Außerdem stellte er fest, daß er sich mit zunehmendem Alter immer mehr zu seiner eigenen Rasse hingezogen fühlte. Die starken Gerüche des Chinesenviertels waren aromatische Düfte für ihn. Er sog sie voller Wohlbehagen ein, wenn er durch die Straßen ging, führten sie ihn doch in Gedanken in die engen, winkeligen Gassen Kantons zurück, wo es von buntem Leben und Treiben nur so wimmelte. Er bedauerte, daß er seinen Zopf abgeschnitten hatte, um Stella Allendale in der Zeit vor ihrer Hochzeit zu gefallen, und erwog ernsthaft, ob er sich nicht den Schädel rasieren und einen neuen Zopf wachsen lassen sollte. Die Speisen, die sein hochbezahlter Chefkoch ihm bereitete, konnten seinen Gaumen nicht auf dieselbe Weise kitzeln wie die eigenartigen Gerichte in dem stickigen Restaurant unten im Chinesenviertel. Ein halbes Stündchen lang mit zwei oder drei alten chinesischen Freunden zu rauchen und zu plaudern bereitete ihm viel mehr Vergnügen, als den Vorsitz bei den üppigen und eleganten Abendeinladungen zu führen, für die sein Haus berühmt war und bei denen die Spitzen der amerikanischen und europäischen Gesellschaft, Herren und Damen nebeneinander, an seiner langen Tafel saßen - die Damen mit Juwelen geschmückt, die in dem gedämpften Licht auf ihren weißen Dekolletes und Armen funkelten, die Herren im Abendanzug. Und alle plauderten und lachten über Themen und scherzhafte Bemerkungen, die zwar nicht unbedingt böhmische Dörfer für ihn waren, ihn aber nicht interessierten und auch nicht amüsierten.

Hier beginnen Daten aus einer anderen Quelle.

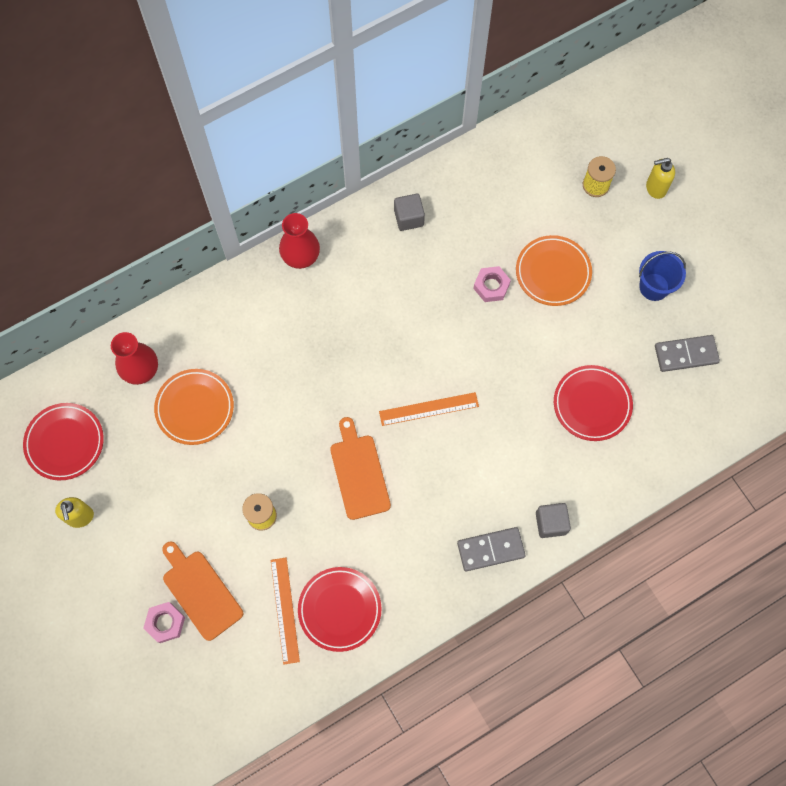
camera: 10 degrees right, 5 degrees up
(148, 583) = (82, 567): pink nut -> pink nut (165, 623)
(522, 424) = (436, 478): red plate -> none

Aber das Problem war nicht nur sein Gefühl des Fremdseins und sein immer größer werdender Wunsch, zu seinen chinesischen Fleischtöpfen zurückzukehren. Da war auch noch sein Reichtum. Er hatte sich auf ein friedliches Alter gefreut. Er hatte schließlich schwer gearbeitet. Dafür sollte er eigentlich mit Ruhe und Frieden belohnt werden. Aber er wußte, daß ihm bei einem so ungeheuer großen Vermögen Ruhe und Frieden nicht zuteil werden würde. Dafür gab es bereits gewisse Anzeichen und Hinweise. Ähnliche Schwierigkeiten hatte er früher schon mitbekommen. Da war sein alter Arbeitgeber, Dantin, dessen Kinder ihm durch ordentlichen Gerichtsbeschluß des Verfügungsrechts über seinen Besitz beraubt hatten, indem sie ihn unter Vormundschaft stellen ließen. Ah Chun wußte, und wußte sehr wohl, daß man Dantin, wäre er ein armer Mann gewesen, für zurechnungsfähig genug gehalten hätte, um seine eigenen Angelegenheiten zu regeln. Und der alte Dantin hatte nur drei Kinder und eine halbe Million, während er, Chun Ah Chun, fünfzehn Kinder und, keiner außer ihm wußte, wieviele Millionen besaß.